Thanks Lisa and Dave


----------



## Marckip86 (Aug 31, 2009)

How come you decided to change it back Lisa?


Sent from my iPhone using Tapatalk


----------



## lele_davee (Jan 24, 2011)

Marckip86 said:


> How come you decided to change it back Lisa?
> 
> 
> Sent from my iPhone using Tapatalk


Hiya Marc we prefer it at The Welcome , plus some of the locals where abit mardy about the reps , and we know The Welcome locals love the reps  Anyway bump for the meeting


----------



## Marckip86 (Aug 31, 2009)

I thought your new locals seemed ok lol but yes it was abit small really for us



Sent from my iPhone using Tapatalk


----------



## Marckip86 (Aug 31, 2009)

Bump for the meeting


Sent from my iPhone using Tapatalk


----------



## Ransom (Jan 19, 2012)

hay guys will this be held in a side room or in the main pub, 
just thinking if it will be possible too bring my 2 boys down 3+6yrs, 

also will anyone be selling anything on the evening ?

mark


----------



## lele_davee (Jan 24, 2011)

Hiya Children are welcome at the pub the landladies 2 boys sometimes come down for a look at the reps , we have a couple of children that come so np  dont know if anyone is bringing anything to sell ill try to find out for you  Thanks Lisa and Dave


----------



## lele_davee (Jan 24, 2011)

Bump for the meeting tonight


----------



## AnnieM (Nov 4, 2011)

Oh....  only just spotted this, didn't realise there was meetings. What are they like cos I'm really really shy!
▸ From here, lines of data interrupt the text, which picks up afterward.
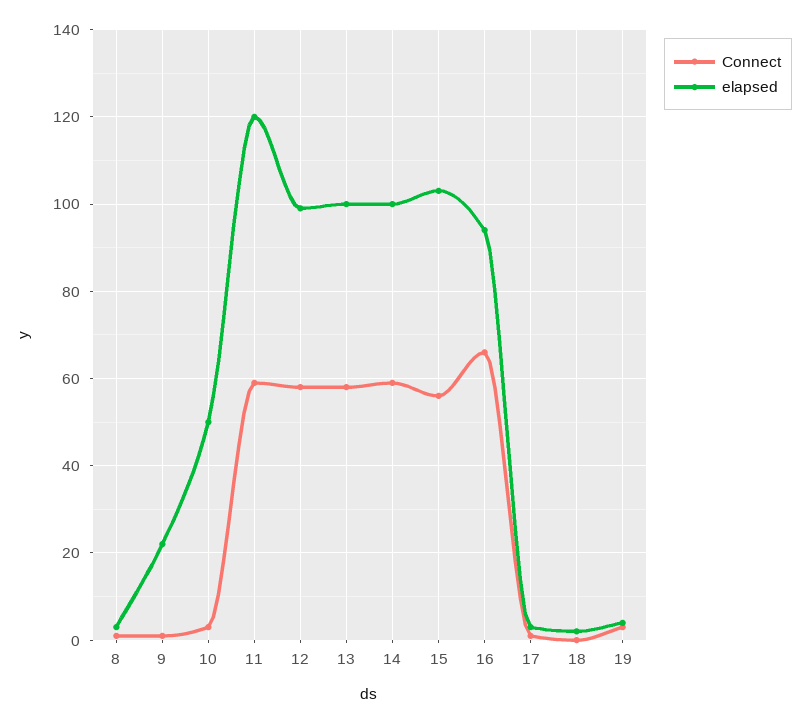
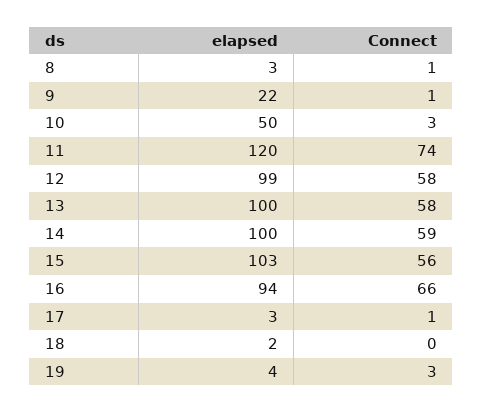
  {
    "Connect": {
      "8": 1,
      "9": 1,
      "10": 3,
-     "11": 60,
+     "11": 74,
      "12": 58,
      "13": 58,
      "14": 59,
      "15": 56,
      "16": 66,
      "17": 1,
      "18": 0,
      "19": 3
    },
    "elapsed": {
      "8": 3,
      "9": 22,
      "10": 50,
      "11": 120,
      "12": 99,
      "13": 100,
      "14": 100,
      "15": 103,
      "16": 94,
      "17": 3,
      "18": 2,
      "19": 4
    }
  }

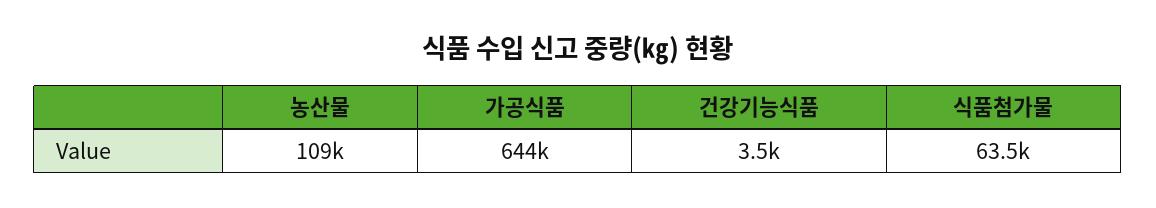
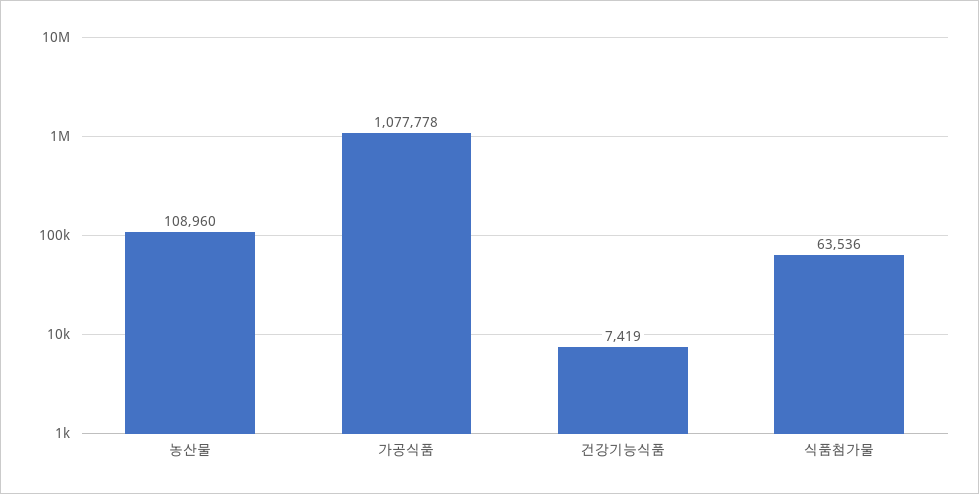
  {
    "농산물": 108960,
-   "가공식품": 644000,
+   "가공식품": 1077778,
-   "건강기능식품": 3500,
+   "건강기능식품": 7419,
    "식품첨가물": 63536
  }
Do a lot of people come and what type of meeting is it?


----------



## lele_davee (Jan 24, 2011)

AnnieM said:


> Oh....  only just spotted this, didn't realise there was meetings. What are they like cos I'm really really shy! Do a lot of people come and what type of meeting is it?


Hi ,we are just a group that meets once a month and we bring our reps , we are a nice friendly group ect, hopefully the next meeting is on the 30th March i will post details when its comfirmed


----------